__Work instruction a__
Please copy the statutory amendment on the Minister's list of prescription drugs below, word for word and in full.
[Selected excerpt]
413. The Act is amended by adding the following after section 29:
Power of the Minister
List
29.1 (1) Subject to the regulations, the Minister may establish a list that sets out prescription drugs, classes of prescription drugs or both.
Statutory Instruments Act
(2) The list is not a regulation within the meaning of the Statutory Instruments Act.
Incorporation by Reference
Incorporation by reference
29.2 (1) A regulation made under this Act may incorporate by reference the list established under subsection 29.1(1), either as it exists on a particular date or as it is amended from time to time.
Accessibility of incorporated list
(2) The Minister shall ensure that the list that is incorporated by reference in the regulation is accessible.
Defence
(3) A person is not liable to be found guilty of an offence for any contravention in respect of which the list that is incorporated by reference in the regulation is relevant unless, at the time of the alleged contravention, the list was accessible as required by subsection (2) or it was otherwise accessible to the person.
[/Selected excerpt]
__Work instruction b__
Write out all of the rows below, word for word, leaving the amendment above out.
[Dataset extract]
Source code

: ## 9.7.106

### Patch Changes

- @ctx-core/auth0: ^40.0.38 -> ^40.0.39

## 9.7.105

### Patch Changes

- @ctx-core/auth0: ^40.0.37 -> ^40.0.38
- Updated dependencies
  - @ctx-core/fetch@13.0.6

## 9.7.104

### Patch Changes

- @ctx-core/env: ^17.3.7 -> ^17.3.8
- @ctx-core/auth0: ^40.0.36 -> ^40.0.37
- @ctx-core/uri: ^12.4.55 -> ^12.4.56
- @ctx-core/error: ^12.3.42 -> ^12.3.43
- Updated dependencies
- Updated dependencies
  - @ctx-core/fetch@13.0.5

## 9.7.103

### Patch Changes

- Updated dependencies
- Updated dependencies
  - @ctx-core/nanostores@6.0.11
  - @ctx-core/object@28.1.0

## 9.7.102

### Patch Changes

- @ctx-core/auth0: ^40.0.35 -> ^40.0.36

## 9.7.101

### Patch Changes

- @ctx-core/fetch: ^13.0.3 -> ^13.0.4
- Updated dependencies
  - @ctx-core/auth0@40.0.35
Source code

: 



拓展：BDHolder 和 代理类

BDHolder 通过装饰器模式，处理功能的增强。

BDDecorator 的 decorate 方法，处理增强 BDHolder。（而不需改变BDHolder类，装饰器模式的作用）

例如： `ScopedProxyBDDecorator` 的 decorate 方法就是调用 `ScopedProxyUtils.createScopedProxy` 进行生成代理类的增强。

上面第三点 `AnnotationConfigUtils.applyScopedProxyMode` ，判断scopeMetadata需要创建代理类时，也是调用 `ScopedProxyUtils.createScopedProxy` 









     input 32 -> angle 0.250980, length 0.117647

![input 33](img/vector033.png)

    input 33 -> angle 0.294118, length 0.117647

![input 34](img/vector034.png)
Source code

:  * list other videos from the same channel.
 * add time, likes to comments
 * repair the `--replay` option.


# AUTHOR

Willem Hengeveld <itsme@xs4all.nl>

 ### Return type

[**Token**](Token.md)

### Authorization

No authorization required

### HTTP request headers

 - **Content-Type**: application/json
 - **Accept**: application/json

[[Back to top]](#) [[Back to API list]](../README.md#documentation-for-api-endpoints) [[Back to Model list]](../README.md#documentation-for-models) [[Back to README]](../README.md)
[/Dataset extract]
__Output a__
413. The Act is amended by adding the following after section 29:
Power of the Minister
List
29.1 (1) Subject to the regulations, the Minister may establish a list that sets out prescription drugs, classes of prescription drugs or both.
Statutory Instruments Act
(2) The list is not a regulation within the meaning of the Statutory Instruments Act.
Incorporation by Reference
Incorporation by reference
29.2 (1) A regulation made under this Act may incorporate by reference the list established under subsection 29.1(1), either as it exists on a particular date or as it is amended from time to time.
Accessibility of incorporated list
(2) The Minister shall ensure that the list that is incorporated by reference in the regulation is accessible.
Defence
(3) A person is not liable to be found guilty of an offence for any contravention in respect of which the list that is incorporated by reference in the regulation is relevant unless, at the time of the alleged contravention, the list was accessible as required by subsection (2) or it was otherwise accessible to the person.

__Output b__
Source code

: ## 9.7.106

### Patch Changes

- @ctx-core/auth0: ^40.0.38 -> ^40.0.39

## 9.7.105

### Patch Changes

- @ctx-core/auth0: ^40.0.37 -> ^40.0.38
- Updated dependencies
  - @ctx-core/fetch@13.0.6

## 9.7.104

### Patch Changes

- @ctx-core/env: ^17.3.7 -> ^17.3.8
- @ctx-core/auth0: ^40.0.36 -> ^40.0.37
- @ctx-core/uri: ^12.4.55 -> ^12.4.56
- @ctx-core/error: ^12.3.42 -> ^12.3.43
- Updated dependencies
- Updated dependencies
  - @ctx-core/fetch@13.0.5

## 9.7.103

### Patch Changes

- Updated dependencies
- Updated dependencies
  - @ctx-core/nanostores@6.0.11
  - @ctx-core/object@28.1.0

## 9.7.102

### Patch Changes

- @ctx-core/auth0: ^40.0.35 -> ^40.0.36

## 9.7.101

### Patch Changes

- @ctx-core/fetch: ^13.0.3 -> ^13.0.4
- Updated dependencies
  - @ctx-core/auth0@40.0.35
Source code

: 



拓展：BDHolder 和 代理类

BDHolder 通过装饰器模式，处理功能的增强。

BDDecorator 的 decorate 方法，处理增强 BDHolder。（而不需改变BDHolder类，装饰器模式的作用）

例如： `ScopedProxyBDDecorator` 的 decorate 方法就是调用 `ScopedProxyUtils.createScopedProxy` 进行生成代理类的增强。

上面第三点 `AnnotationConfigUtils.applyScopedProxyMode` ，判断scopeMetadata需要创建代理类时，也是调用 `ScopedProxyUtils.createScopedProxy` 









     input 32 -> angle 0.250980, length 0.117647

![input 33](img/vector033.png)

    input 33 -> angle 0.294118, length 0.117647

![input 34](img/vector034.png)
Source code

:  * list other videos from the same channel.
 * add time, likes to comments
 * repair the `--replay` option.


# AUTHOR

Willem Hengeveld <itsme@xs4all.nl>

 ### Return type

[**Token**](Token.md)

### Authorization

No authorization required

### HTTP request headers

 - **Content-Type**: application/json
 - **Accept**: application/json

[[Back to top]](#) [[Back to API list]](../README.md#documentation-for-api-endpoints) [[Back to Model list]](../README.md#documentation-for-models) [[Back to README]](../README.md)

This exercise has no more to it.